Plus ambitieux encore est le Conte du Graal, dont la source est, dit Chrétien, « le plus beau conte qui fut jamais conté en cour royale ». Ce qu’était le conte primitif ? Probablement un récit des premiers exploits de Perceval, de son échec au château du Graal, puis de son retour auprès du roi pêcheur, auquel il posait les questions attendues, libérant ainsi la terre Gaste de la malédiction qui pesait sur elle. Se mariait-il avec Blanchefleur, qu’il avait délivrée d’un prétendant trop empressé ? On peut penser que oui, à en juger par les Continuations et le Peredur gallois, où le héros n’est pas un chaste. Le trait de génie par lequel se distingue Chrétien est d’avoir dressé, en face de Perceval le naïf, la figure de l’habile Gauvain, qui s’empêtre dans des aventures incroyables et aurait, si Chrétien avait achevé son poème, piteusement échoué à son tour au château du Graal, comme le montre la première Continuation.

Avec le Conte du Graal, Chrétien, sans renoncer à son ironie — si vive lorsqu’il dépeint les déboires du jeune Perceval, qui prend à la lettre tout ce qu’on lui dit —, a probablement cherché à écrire un roman « spirituel », moins chargé, quoi qu’on en ait dit, de significations ésotériques que riche de valeurs humaines, dont la portée apparaît lorsque le héros, après de longues années d’insouciance, vient se confesser à un ermite : celui-ci lui enseigne une morale chrétienne et chevaleresque sans doute un peu terre à terre, mais adaptée au personnage et à sa fonction. L’enseignement de l’ermite éclaire l’œuvre du romancier, qui réagit contre une conception trop romanesque de la chevalerie : l’aventure n’a de prix que si elle combat le désordre ou l’oppression, et l’amour chevaleresque ne se valorise qu’au service de la communauté.

Chrétien est d’abord — avec Erec et Enide — le romancier du couple, puis il devient le romancier de l’individu.

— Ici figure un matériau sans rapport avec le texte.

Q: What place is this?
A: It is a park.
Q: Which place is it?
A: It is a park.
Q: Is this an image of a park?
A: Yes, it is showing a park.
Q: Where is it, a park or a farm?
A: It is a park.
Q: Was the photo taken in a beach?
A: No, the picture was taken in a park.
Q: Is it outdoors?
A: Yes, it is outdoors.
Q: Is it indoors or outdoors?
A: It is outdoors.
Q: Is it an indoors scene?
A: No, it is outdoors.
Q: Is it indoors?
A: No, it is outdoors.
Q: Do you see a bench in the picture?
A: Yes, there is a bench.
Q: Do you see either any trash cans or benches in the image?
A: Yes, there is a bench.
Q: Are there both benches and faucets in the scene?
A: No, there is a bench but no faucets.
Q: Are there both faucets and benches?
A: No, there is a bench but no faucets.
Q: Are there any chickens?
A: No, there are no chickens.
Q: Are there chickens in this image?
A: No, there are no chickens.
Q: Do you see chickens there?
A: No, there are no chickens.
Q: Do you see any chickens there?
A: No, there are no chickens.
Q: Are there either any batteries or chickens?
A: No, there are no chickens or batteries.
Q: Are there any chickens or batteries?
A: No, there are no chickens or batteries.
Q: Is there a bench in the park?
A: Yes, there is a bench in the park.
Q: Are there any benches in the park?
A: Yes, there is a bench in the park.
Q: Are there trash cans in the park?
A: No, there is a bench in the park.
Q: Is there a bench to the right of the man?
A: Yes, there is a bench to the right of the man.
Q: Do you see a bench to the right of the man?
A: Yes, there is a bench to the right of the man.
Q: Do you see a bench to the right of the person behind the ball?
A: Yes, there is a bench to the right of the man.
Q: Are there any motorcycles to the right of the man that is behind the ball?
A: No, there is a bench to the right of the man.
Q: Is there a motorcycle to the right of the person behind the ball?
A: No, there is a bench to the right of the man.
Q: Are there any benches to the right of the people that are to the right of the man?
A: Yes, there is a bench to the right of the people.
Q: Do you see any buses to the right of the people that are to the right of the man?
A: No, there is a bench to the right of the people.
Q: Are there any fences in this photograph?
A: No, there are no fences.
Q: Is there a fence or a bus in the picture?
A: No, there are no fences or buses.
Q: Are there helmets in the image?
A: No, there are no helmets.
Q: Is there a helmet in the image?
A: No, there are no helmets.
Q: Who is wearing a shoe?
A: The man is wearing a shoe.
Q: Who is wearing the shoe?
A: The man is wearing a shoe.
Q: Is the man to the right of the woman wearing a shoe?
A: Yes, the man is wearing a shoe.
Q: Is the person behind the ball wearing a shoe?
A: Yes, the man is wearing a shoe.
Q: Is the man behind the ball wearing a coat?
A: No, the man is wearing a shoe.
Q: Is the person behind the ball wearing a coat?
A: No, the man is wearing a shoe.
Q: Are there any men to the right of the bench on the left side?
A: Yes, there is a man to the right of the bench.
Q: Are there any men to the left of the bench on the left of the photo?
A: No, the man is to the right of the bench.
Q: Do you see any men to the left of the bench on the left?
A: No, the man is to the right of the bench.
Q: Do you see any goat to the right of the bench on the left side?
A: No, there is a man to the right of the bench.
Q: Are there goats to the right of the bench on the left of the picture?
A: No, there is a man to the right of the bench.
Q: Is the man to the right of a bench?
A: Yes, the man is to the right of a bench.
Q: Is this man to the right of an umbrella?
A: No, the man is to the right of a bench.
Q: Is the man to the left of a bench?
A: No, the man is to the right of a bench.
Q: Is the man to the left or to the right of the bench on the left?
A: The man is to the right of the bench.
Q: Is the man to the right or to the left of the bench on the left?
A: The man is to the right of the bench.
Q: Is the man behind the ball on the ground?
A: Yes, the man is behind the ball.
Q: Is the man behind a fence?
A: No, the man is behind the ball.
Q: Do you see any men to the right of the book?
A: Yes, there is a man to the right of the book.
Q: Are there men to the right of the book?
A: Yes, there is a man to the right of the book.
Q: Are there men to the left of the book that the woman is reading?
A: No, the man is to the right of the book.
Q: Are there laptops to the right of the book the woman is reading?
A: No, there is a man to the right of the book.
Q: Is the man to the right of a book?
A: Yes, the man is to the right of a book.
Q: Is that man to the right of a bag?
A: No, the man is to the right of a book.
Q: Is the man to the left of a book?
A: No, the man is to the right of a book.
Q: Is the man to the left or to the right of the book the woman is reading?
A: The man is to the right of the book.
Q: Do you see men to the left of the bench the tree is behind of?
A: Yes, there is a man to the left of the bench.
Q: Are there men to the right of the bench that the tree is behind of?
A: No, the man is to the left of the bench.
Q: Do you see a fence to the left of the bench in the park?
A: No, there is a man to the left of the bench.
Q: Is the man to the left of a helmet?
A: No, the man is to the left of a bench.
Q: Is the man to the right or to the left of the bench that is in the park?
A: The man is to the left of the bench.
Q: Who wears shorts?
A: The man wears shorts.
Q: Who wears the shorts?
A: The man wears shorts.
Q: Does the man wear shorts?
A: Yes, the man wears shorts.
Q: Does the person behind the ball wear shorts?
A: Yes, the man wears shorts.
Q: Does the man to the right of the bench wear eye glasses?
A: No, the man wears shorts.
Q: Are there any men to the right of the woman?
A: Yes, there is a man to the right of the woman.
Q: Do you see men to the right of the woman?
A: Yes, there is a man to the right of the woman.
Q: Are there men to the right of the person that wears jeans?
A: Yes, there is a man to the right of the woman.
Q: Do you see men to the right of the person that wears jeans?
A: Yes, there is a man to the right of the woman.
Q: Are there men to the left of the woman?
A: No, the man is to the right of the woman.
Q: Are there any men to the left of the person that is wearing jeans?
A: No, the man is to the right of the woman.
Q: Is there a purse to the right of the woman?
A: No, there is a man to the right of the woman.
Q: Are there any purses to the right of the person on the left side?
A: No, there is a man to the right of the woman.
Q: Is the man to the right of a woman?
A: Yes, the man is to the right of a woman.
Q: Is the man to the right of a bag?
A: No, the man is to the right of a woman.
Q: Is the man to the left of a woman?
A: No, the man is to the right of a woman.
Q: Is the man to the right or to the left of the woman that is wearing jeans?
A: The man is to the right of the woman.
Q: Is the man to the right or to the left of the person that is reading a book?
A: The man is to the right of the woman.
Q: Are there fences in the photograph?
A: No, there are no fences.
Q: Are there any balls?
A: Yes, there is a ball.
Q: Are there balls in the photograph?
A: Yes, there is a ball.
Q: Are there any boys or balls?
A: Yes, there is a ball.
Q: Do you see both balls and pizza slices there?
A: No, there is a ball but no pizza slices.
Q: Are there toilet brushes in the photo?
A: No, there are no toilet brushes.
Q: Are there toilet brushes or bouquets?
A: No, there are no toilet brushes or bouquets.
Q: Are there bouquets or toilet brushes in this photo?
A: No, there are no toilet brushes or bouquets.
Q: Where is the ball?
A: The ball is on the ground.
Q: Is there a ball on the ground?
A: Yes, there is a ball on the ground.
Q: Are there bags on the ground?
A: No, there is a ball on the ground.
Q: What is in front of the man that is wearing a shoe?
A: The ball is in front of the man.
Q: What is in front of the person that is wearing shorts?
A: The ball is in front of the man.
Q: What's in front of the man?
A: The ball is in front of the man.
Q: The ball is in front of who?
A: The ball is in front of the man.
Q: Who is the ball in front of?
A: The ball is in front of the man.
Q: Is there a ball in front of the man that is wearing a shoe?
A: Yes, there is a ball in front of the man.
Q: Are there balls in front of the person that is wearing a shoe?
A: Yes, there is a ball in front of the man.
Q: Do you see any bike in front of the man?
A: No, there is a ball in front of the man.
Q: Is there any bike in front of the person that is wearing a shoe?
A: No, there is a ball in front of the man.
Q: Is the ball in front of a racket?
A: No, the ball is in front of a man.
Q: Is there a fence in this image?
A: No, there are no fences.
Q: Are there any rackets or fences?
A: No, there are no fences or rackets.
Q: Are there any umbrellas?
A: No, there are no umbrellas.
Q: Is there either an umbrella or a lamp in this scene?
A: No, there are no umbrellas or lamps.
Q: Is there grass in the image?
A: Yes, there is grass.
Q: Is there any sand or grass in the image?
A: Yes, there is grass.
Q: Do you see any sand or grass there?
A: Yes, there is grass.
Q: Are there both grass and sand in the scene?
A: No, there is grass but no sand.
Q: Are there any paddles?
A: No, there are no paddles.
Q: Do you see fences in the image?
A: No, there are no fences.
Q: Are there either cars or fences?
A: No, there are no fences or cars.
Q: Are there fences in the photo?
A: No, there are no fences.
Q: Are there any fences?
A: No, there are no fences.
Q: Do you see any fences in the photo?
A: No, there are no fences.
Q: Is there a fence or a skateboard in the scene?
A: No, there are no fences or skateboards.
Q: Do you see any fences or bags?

Soucieux de mettre en relief la générosité de son protagoniste, il utilise, dès le Chevalier à la charrette, le personnage de Gauvain comme un repoussoir : Lancelot retrouve Guenièvre avant Gauvain, et, dans le Chevalier au lion, Ivain livre son dernier combat contre Gauvain, qui s’est mis au service d’une cause injuste. Gauvain représente en effet une chevalerie un peu frivole, qui se complaît dans la fausse courtoisie du protocole et de l’amourette. Or, en attribuant des épisodes entiers à ce héros, Chrétien est amené à inventer le principe de l’entrelacement, qui consiste à suivre un personnage pendant un temps donné, puis à revenir à tel autre personnage dont on raconte les exploits pendant le même temps. Cette technique sera très importante dans l’architecture du roman breton en prose.

Chrétien de Troyes n’a pas seulement donné ses lois à la littérature romanesque arthurienne ; il est l’inventeur du roman moderne. Il a su conférer à ses ouvrages une certaine rigueur, une finesse et une vie qui font que ces textes ont gardé une étonnante jeunesse. Il a contribué à lancer des mythes qui n’ont pas cessé d’éblouir l’imagination des hommes.

J.-C. P.

➙ Courtoise (littérature) / Graal (légende du) et cycle arturien.